The absolute frequency of haplotype i in the mosquito population after recombination is given by $p_i^{\ast }:=\alpha p_i^{\ast (T)}+(1-\alpha )p_i^{\ast (U)}$. Let

$${\vartheta }_{p,m}=\alpha {\vartheta }_{p,m}^{(T)}+(1-\alpha ){\vartheta }_{p,m}^{(U)}=\sum _{k=0}^{m-2}\left(\begin{array}{c}m-2\\ k\end{array}\right){\theta }_{k,m}{p}^k{(1-p)}^{m-2-k},$$ (32)

with

$${\theta }_{k,m}:=\alpha {\theta }_{k,m}^{(T)}+(1-\alpha ){\theta }_{k,m}^{(U)}.$$ (33)

Hence, we obtain

$$\begin{array}{l}{p}_1^{\ast }=p_1\gamma \mu +\gamma rp(1-p)(Q-R){\vartheta }_{p,m},\\ p_2^{\ast }=p_2\gamma \mu -\gamma rp(1-p)(Q-R){\vartheta }_{p,m},\\ p_3^{\ast }=p_3\gamma \lambda -\gamma rp(1-p)(Q-R){\vartheta }_{p,m},\\ p_4^{\ast }=p_4\gamma \lambda +\gamma rp(1-p)(Q-R){\vartheta }_{p,m}.\end{array}$$

The above implies the following identities

$$\overline{W}{p}_1^{\prime }=p_1\mu +rp(1-p)(Q-R){\vartheta }_{p,m},$$ (35a)

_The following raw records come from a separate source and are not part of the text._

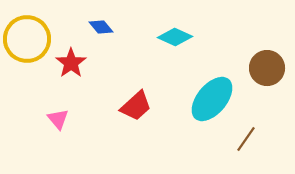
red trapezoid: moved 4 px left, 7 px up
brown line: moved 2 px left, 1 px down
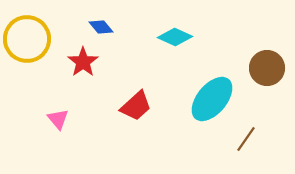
red star: moved 12 px right, 1 px up
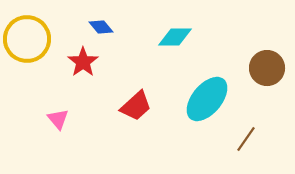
cyan diamond: rotated 24 degrees counterclockwise
cyan ellipse: moved 5 px left
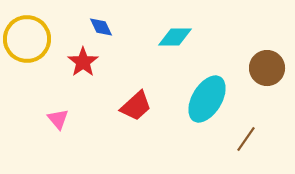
blue diamond: rotated 15 degrees clockwise
cyan ellipse: rotated 9 degrees counterclockwise
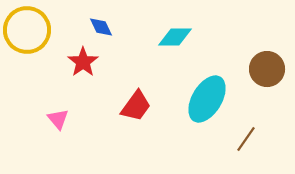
yellow circle: moved 9 px up
brown circle: moved 1 px down
red trapezoid: rotated 12 degrees counterclockwise
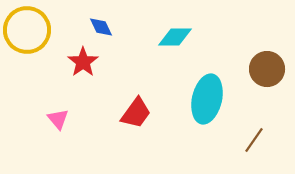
cyan ellipse: rotated 18 degrees counterclockwise
red trapezoid: moved 7 px down
brown line: moved 8 px right, 1 px down
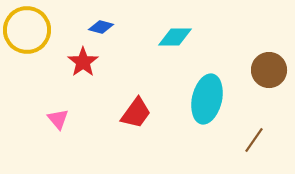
blue diamond: rotated 50 degrees counterclockwise
brown circle: moved 2 px right, 1 px down
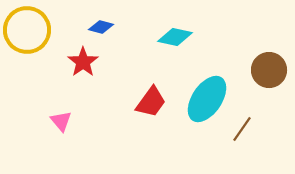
cyan diamond: rotated 12 degrees clockwise
cyan ellipse: rotated 21 degrees clockwise
red trapezoid: moved 15 px right, 11 px up
pink triangle: moved 3 px right, 2 px down
brown line: moved 12 px left, 11 px up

$$\overline{W}{p}_2^{\prime }=p_2\mu -rp(1-p)(Q-R){\vartheta }_{p,m},$$ (35b)

$$\overline{W}{p}_3^{\prime }=p_3\lambda -rp(1-p)(Q-R){\vartheta }_{p,m},$$ (35c)

$$\overline{W}{p}_4^{\prime }=p_4\lambda +rp(1-p)(Q-R){\vartheta }_{p,m}$$ (35d)

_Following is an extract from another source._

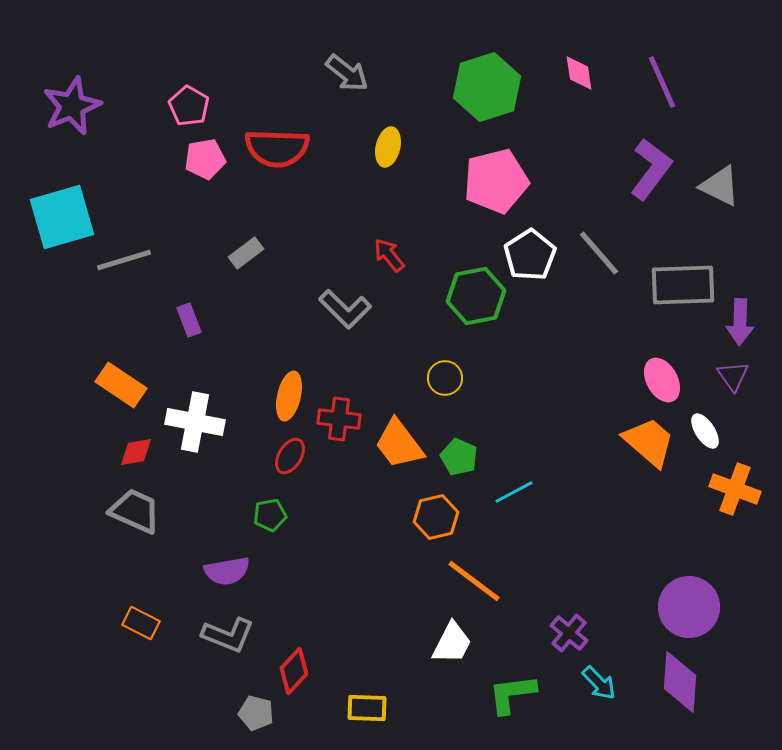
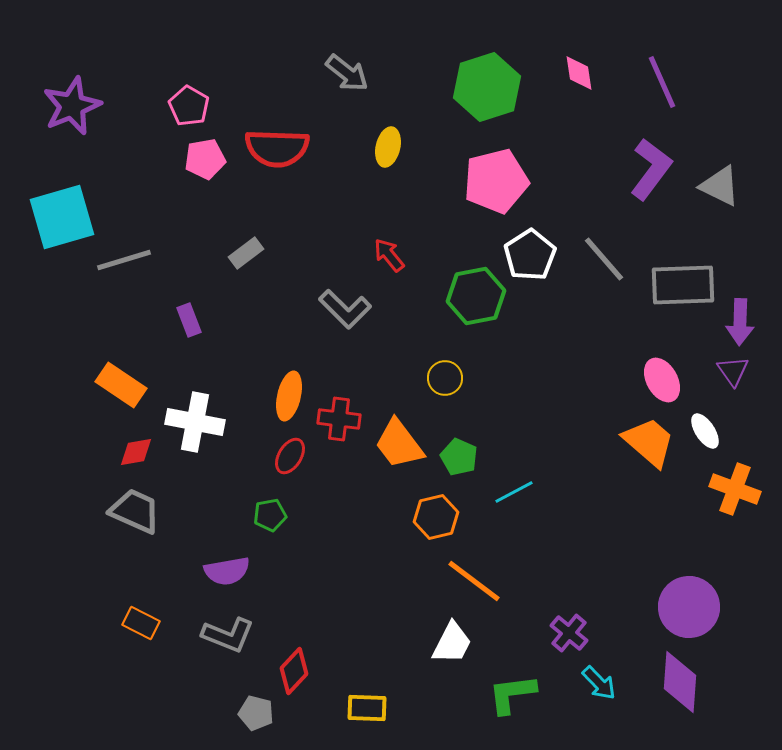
gray line at (599, 253): moved 5 px right, 6 px down
purple triangle at (733, 376): moved 5 px up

for the haplotype frequencies in consecutive generations, where W̄ = pλ + (1 − p)μ.

Moreover using (35) we arrive at

$$R^{\prime }=\frac{p_1^{\prime }}{p_1^{\prime }+p_2^{\prime }}=\frac{p_1\mu +rp(1-p)(Q-R){\vartheta }_{p,m}}{(1-p)\mu }=R+rp(Q-R)\frac{{\vartheta }_{p,m}}{\mu }$$

and

$$Q^{\prime }=\frac{p_3^{\prime }}{p_3^{\prime }+p_4^{\prime }}=\frac{p_3\lambda -rp(1-p)(Q-R){\vartheta }_{p,m}}{p\lambda }=Q-r(1-p)(Q-R)\frac{{\vartheta }_{p,m}}{\lambda }.$$

We further obtain

$$Q^{\prime }-R^{\prime }=(Q-R)\left(1-r{\vartheta }_{p,m}\left(\frac{1-p}{\lambda }+\frac{p}{\mu }\right)\right).$$

Let us denote the respective frequencies in generation t by Q_t, R_t, and p_t. By using (28) we arrive at

$$\begin{array}{l}{Q}_{t+1}-R_{t+1}=(Q_t-R_t)\left(1-r{\vartheta }_{p_t,m}\left(\frac{1-p_t}{\lambda }+\frac{p_t}{\mu }\right)\right)\\ =(Q_t-R_t)\left(1-r\frac{{\vartheta }_{p_t,m}}{\lambda \mu }\left(\frac{p_0{\lambda }^{t+1}+(1-p_0){\mu }^{t+1}}{p_0{\lambda }^t+(1-p_0){\mu }^t}\right)\right).\end{array}$$

Furthermore, we have

$${\vartheta }_{p_t,m}:={(p_0{\lambda }^t+(1-p_0){\mu }^t)}^{2-m}\sum _{k=0}^{m-2}\left(\begin{array}{c}m-2\\ k\end{array}\right){\theta }_{k,m}{p}_0^k{\lambda }^{tk}{(1-p_0)}^{m-k-2}{\mu }^{t(m-k-2)},$$

which simplifies to (12), and Λ_m,t as in (13).

Using this we obtain

$$Q_t-R_t=(Q_0-R_0)\prod _{l=0}^{t-1}{\mathrm{\Lambda }}_{m,l}.$$ (36)

Hence,

$$\begin{array}{l}{Q}_{t+1}=Q_t-r(1-p_t)(Q_t-R_t)\frac{{\vartheta }_{p_t,m}}{\lambda }\\ =Q_t-r(1-p_0)(Q_t-R_t)\frac{{\mu }^t{\vartheta }_{p_t,m}}{\lambda (p_0{\lambda }^t+(1-p_0){\mu }^t)}\\ =Q_t-r(1-p_0)(Q_0-R_0)\frac{{\mu }^t{\vartheta }_{p_t,m}}{\lambda (p_0{\lambda }^t+(1-p_0){\mu }^t)}\prod _{l=0}^{t-1}{\mathrm{\Lambda }}_{m,l}\\ =Q_t+r(R_0-Q_0)\frac{{\vartheta }_{p_t,m}}{\lambda (\frac{p_0}{1-p_0}{(\frac{\lambda }{\mu })}^t+1)}\prod _{l=0}^{t-1}{\mathrm{\Lambda }}_{m,l}\\ =Q_0+\frac{r(R_0-Q_0)}{\lambda }\sum _{\tau =0}^t\frac{{\vartheta }_{p_{\tau },m}}{\frac{p_0}{1-p_0}{(\frac{\lambda }{\mu })}^{\tau }+1}\prod _{l=0}^{\tau -1}{\mathrm{\Lambda }}_{m,l}.\end{array}$$

Hence, the expression (14) for Q_t follows immediately. Moreover, the expression (15) for R_t is derived similarly.